Classifying the sentiment of my Twitter account. Blue is positive; orange is negative. Image: etcML

But if you really want to get into it, you can create your own “training” program to teach the algorithm to seek out the specific qualities you’re looking for, like media bias or how successful a crowdfunding campaign will be. (Pro tip: Use plural pronouns in pitches—we, us, our versus, I, me, my.)

You’ve probably heard about similar programs lately; sentiment analysis is a hot field, especially with the explosive growth of Big Data. While Her-style hyper intelligent operating systems may still be a ways off, semantic classification technology already has some real-world applications.
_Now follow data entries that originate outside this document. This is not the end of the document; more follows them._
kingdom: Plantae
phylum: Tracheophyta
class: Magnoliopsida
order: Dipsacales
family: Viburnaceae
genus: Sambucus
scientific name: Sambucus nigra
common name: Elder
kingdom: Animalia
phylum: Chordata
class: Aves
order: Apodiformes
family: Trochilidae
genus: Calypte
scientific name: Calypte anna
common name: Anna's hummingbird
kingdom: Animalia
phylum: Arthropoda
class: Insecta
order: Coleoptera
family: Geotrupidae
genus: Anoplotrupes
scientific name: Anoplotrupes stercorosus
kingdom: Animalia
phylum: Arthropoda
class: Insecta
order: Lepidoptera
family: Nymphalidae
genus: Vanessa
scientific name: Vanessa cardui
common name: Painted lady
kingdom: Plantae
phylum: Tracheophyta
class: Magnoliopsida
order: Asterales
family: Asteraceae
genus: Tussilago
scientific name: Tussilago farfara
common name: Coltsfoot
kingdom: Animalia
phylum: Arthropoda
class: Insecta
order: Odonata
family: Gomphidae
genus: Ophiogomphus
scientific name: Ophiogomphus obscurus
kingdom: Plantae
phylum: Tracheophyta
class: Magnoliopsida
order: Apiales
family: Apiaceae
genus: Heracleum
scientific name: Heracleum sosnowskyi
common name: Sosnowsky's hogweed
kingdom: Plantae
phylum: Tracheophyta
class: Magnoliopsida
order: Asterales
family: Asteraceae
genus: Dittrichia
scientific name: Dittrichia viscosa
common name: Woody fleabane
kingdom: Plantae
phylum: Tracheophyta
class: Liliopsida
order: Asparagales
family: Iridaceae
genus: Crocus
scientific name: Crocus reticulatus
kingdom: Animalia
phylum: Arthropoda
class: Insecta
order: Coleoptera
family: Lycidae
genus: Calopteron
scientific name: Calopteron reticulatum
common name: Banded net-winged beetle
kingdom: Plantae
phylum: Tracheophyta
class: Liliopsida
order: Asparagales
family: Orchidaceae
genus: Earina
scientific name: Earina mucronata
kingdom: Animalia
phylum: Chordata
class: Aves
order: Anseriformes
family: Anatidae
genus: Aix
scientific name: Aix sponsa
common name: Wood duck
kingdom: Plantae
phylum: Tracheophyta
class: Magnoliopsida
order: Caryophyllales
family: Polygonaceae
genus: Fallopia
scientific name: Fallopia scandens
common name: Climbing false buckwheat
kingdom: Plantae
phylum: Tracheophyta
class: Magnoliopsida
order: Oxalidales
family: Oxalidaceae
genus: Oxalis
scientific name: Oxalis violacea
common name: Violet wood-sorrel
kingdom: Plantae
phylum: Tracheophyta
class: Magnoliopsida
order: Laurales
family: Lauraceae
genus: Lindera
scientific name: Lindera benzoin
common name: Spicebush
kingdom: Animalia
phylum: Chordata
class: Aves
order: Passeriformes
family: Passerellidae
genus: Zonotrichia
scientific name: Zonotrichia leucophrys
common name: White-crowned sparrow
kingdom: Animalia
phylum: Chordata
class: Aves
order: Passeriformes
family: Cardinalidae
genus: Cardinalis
Researchers at Georgia Tech used a predictive model to find the magic words to include in your Kickstarter pitch (references to “unveiling” the “future” were the ticket). This week Wired analyzed large datasets from OKCupid and Match.com to find certain words that make your online dating profile more compelling (both sexes want to hook up with someone who likes “surfing” and “yoga”).

Stanford researchers used the technology to help grade short-answer tests for Massive Open Online Courses. Questions with written answers are a much better way to gauge how well a student is learning the subject matter, but a MOOC professor could never read through the thousands of responses. The answer? Teach a robot to do it.

But it’s not hard to imagine the problems robots-readers could cause. What if the algorithm misinterprets a sentence and scores a student wrong, who then fails to get into college? Or politicians rig a predictive model to make a case that the news media has a political bias? Or, in the other extreme, is it possible machines will get so good at understanding human sentiment we start falling in love with our computers?